• Task item:
Print out all of the records exactly; no picture belongs in the result.

• Data:
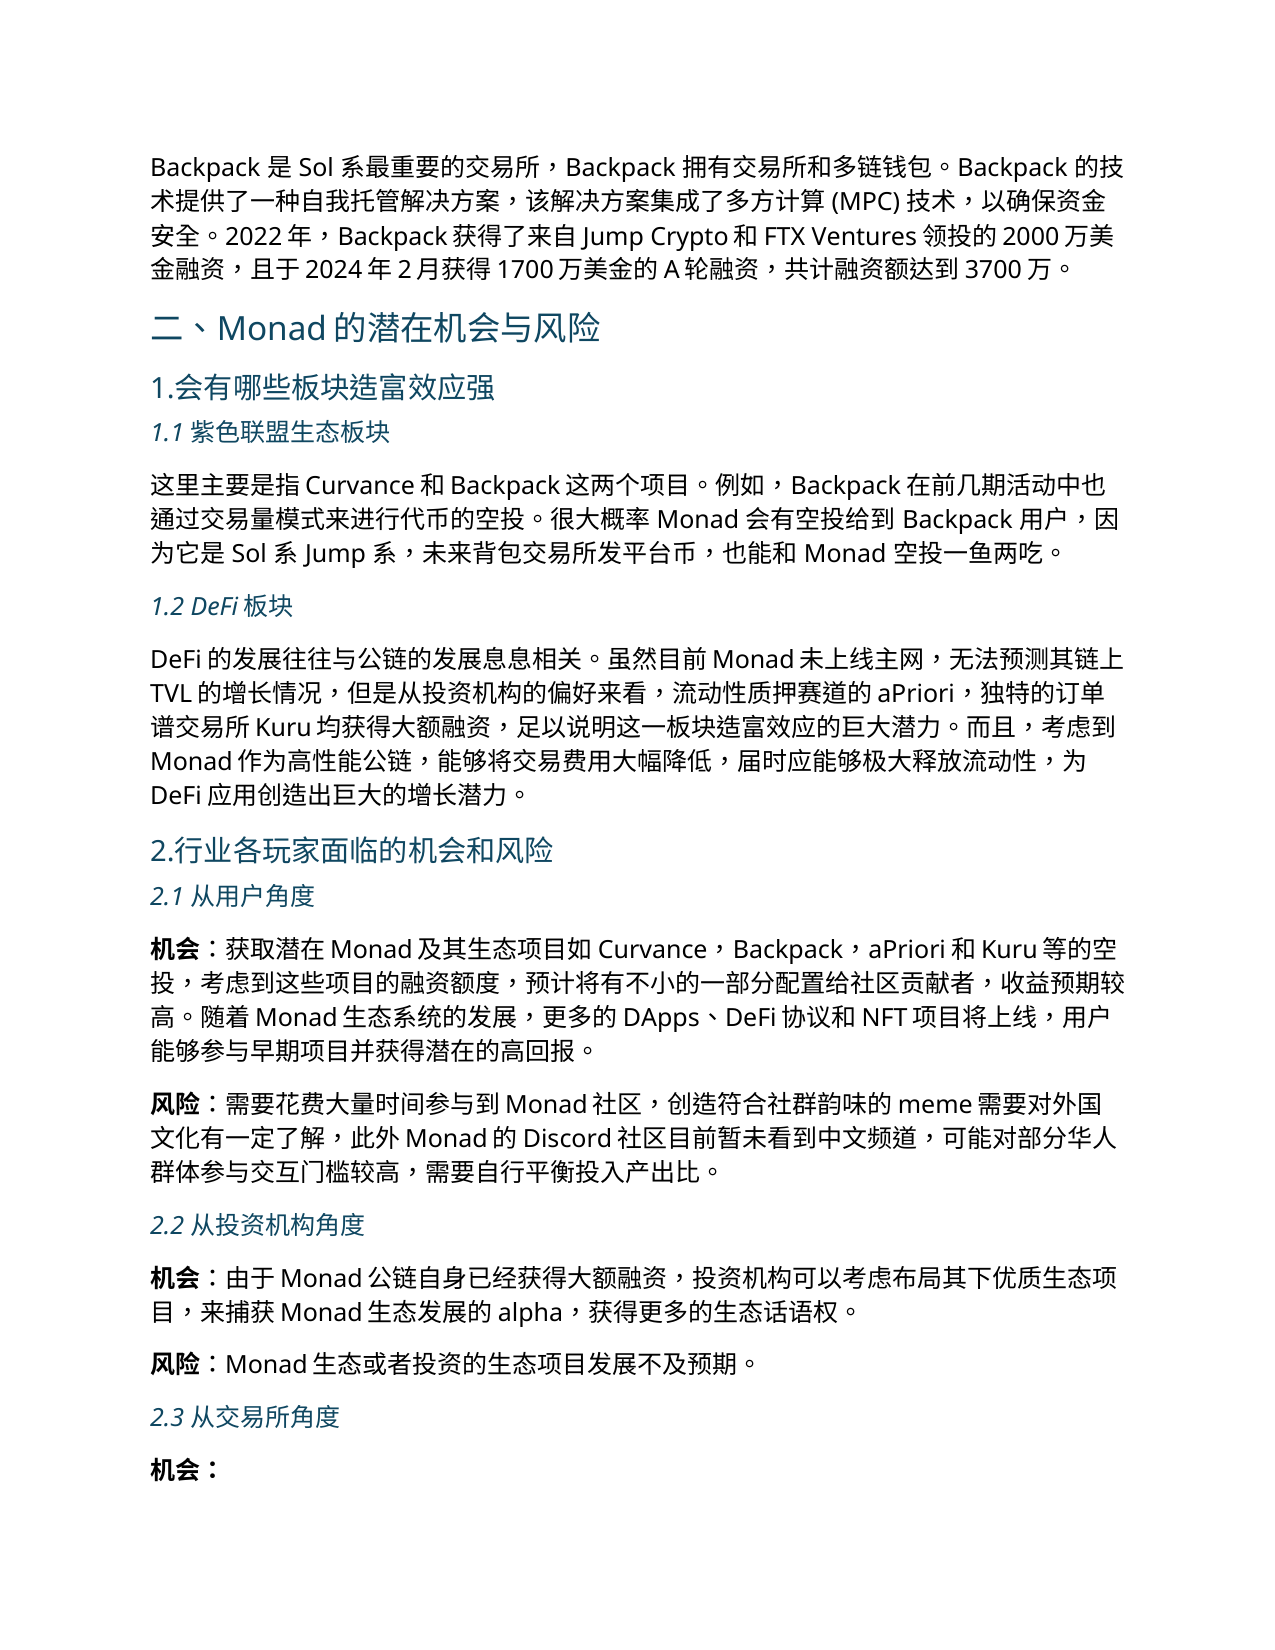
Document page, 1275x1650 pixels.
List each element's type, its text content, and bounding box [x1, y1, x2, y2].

text 机会： [150, 1453, 1125, 1487]
subtitle 1.2 DeFi板块 [150, 589, 1125, 623]
text Backpack 是 Sol 系最重要的交易所，Backpack 拥有交易所和多链钱包。Backpack 的技术提供了一种自我托管解决方案，该解决方案集成了多方计算 (MPC) 技术，以确保资金安全。2022年，Backpack获得了来自Jump Crypto和FTX Ventures领投的2000万美金融资，且于2024年2月获得1700万美金的A轮融资，共计融资额达到3700万。 [150, 150, 1125, 286]
subtitle 1.会有哪些板块造富效应强 [150, 367, 1125, 407]
text 机会：获取潜在Monad及其生态项目如Curvance，Backpack，aPriori和Kuru等的空投，考虑到这些项目的融资额度，预计将有不小的一部分配置给社区贡献者，收益预期较高。随着Monad生态系统的发展，更多的DApps、DeFi协议和NFT项目将上线，用户能够参与早期项目并获得潜在的高回报。 [150, 932, 1125, 1068]
subtitle 1.1 紫色联盟生态板块 [150, 415, 1125, 449]
text 机会：由于Monad公链自身已经获得大额融资，投资机构可以考虑布局其下优质生态项目，来捕获Monad生态发展的alpha，获得更多的生态话语权。 [150, 1260, 1125, 1328]
subtitle 2.1 从用户角度 [150, 879, 1125, 913]
text DeFi的发展往往与公链的发展息息相关。虽然目前Monad未上线主网，无法预测其链上TVL的增长情况，但是从投资机构的偏好来看，流动性质押赛道的aPriori，独特的订单谱交易所Kuru均获得大额融资，足以说明这一板块造富效应的巨大潜力。而且，考虑到Monad作为高性能公链，能够将交易费用大幅降低，届时应能够极大释放流动性，为DeFi应用创造出巨大的增长潜力。 [150, 642, 1125, 812]
text 这里主要是指Curvance和Backpack这两个项目。例如，Backpack在前几期活动中也通过交易量模式来进行代币的空投。很大概率 Monad 会有空投给到 Backpack 用户，因为它是 Sol 系 Jump 系，未来背包交易所发平台币，也能和 Monad 空投一鱼两吃。 [150, 468, 1125, 570]
text 风险：需要花费大量时间参与到Monad社区，创造符合社群韵味的meme需要对外国文化有一定了解，此外Monad的Discord社区目前暂未看到中文频道，可能对部分华人群体参与交互门槛较高，需要自行平衡投入产出比。 [150, 1087, 1125, 1189]
text 风险：Monad生态或者投资的生态项目发展不及预期。 [150, 1347, 1125, 1381]
subtitle 2.2 从投资机构角度 [150, 1207, 1125, 1242]
subtitle 2.3 从交易所角度 [150, 1400, 1125, 1434]
subtitle 2.行业各玩家面临的机会和风险 [150, 831, 1125, 870]
subtitle 二、Monad的潜在机会与风险 [150, 305, 1125, 350]
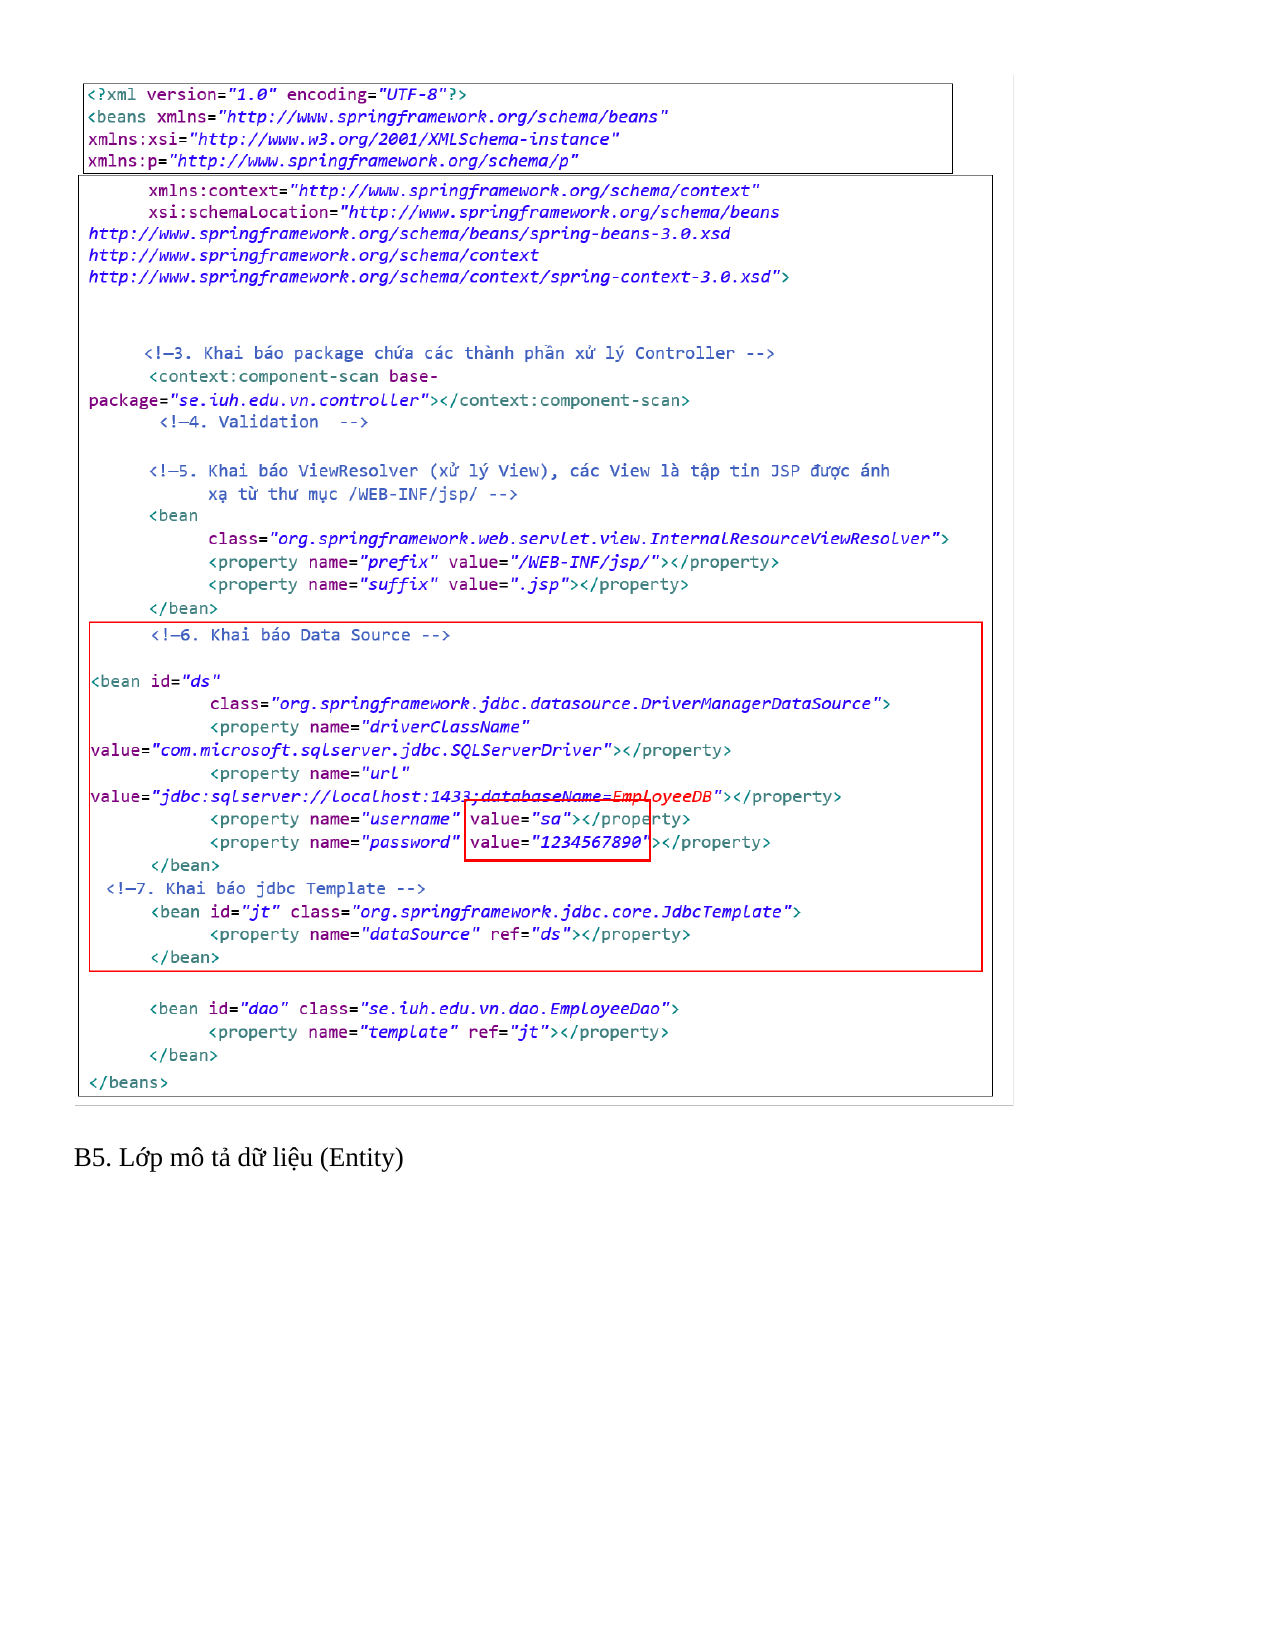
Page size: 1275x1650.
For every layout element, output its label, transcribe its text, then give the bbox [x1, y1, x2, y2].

picture [75, 75, 1014, 1106]
text B5. Lớp mô tả dữ liệu (Entity) [73, 1141, 1131, 1172]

• Solved problem:
Document page, 1275x1650 pixels.
List each element's type, its text content, and bounding box [x1, y1, x2, y2].

text 机会： [150, 1453, 1125, 1487]
subtitle 1.2 DeFi板块 [150, 589, 1125, 623]
text Backpack 是 Sol 系最重要的交易所，Backpack 拥有交易所和多链钱包。Backpack 的技术提供了一种自我托管解决方案，该解决方案集成了多方计算 (MPC) 技术，以确保资金安全。2022年，Backpack获得了来自Jump Crypto和FTX Ventures领投的2000万美金融资，且于2024年2月获得1700万美金的A轮融资，共计融资额达到3700万。 [150, 150, 1125, 286]
subtitle 1.会有哪些板块造富效应强 [150, 367, 1125, 407]
text 机会：获取潜在Monad及其生态项目如Curvance，Backpack，aPriori和Kuru等的空投，考虑到这些项目的融资额度，预计将有不小的一部分配置给社区贡献者，收益预期较高。随着Monad生态系统的发展，更多的DApps、DeFi协议和NFT项目将上线，用户能够参与早期项目并获得潜在的高回报。 [150, 932, 1125, 1068]
subtitle 1.1 紫色联盟生态板块 [150, 415, 1125, 449]
text 机会：由于Monad公链自身已经获得大额融资，投资机构可以考虑布局其下优质生态项目，来捕获Monad生态发展的alpha，获得更多的生态话语权。 [150, 1260, 1125, 1328]
subtitle 2.1 从用户角度 [150, 879, 1125, 913]
text DeFi的发展往往与公链的发展息息相关。虽然目前Monad未上线主网，无法预测其链上TVL的增长情况，但是从投资机构的偏好来看，流动性质押赛道的aPriori，独特的订单谱交易所Kuru均获得大额融资，足以说明这一板块造富效应的巨大潜力。而且，考虑到Monad作为高性能公链，能够将交易费用大幅降低，届时应能够极大释放流动性，为DeFi应用创造出巨大的增长潜力。 [150, 642, 1125, 812]
text 这里主要是指Curvance和Backpack这两个项目。例如，Backpack在前几期活动中也通过交易量模式来进行代币的空投。很大概率 Monad 会有空投给到 Backpack 用户，因为它是 Sol 系 Jump 系，未来背包交易所发平台币，也能和 Monad 空投一鱼两吃。 [150, 468, 1125, 570]
text 风险：需要花费大量时间参与到Monad社区，创造符合社群韵味的meme需要对外国文化有一定了解，此外Monad的Discord社区目前暂未看到中文频道，可能对部分华人群体参与交互门槛较高，需要自行平衡投入产出比。 [150, 1087, 1125, 1189]
text 风险：Monad生态或者投资的生态项目发展不及预期。 [150, 1347, 1125, 1381]
subtitle 2.2 从投资机构角度 [150, 1207, 1125, 1242]
subtitle 2.3 从交易所角度 [150, 1400, 1125, 1434]
subtitle 2.行业各玩家面临的机会和风险 [150, 831, 1125, 870]
subtitle 二、Monad的潜在机会与风险 [150, 305, 1125, 350]
Page size: 1275x1650.
For every layout element, output its label, transcribe its text, then give the bbox [x1, y1, x2, y2].

picture [75, 75, 1014, 1106]
text B5. Lớp mô tả dữ liệu (Entity) [73, 1141, 1131, 1172]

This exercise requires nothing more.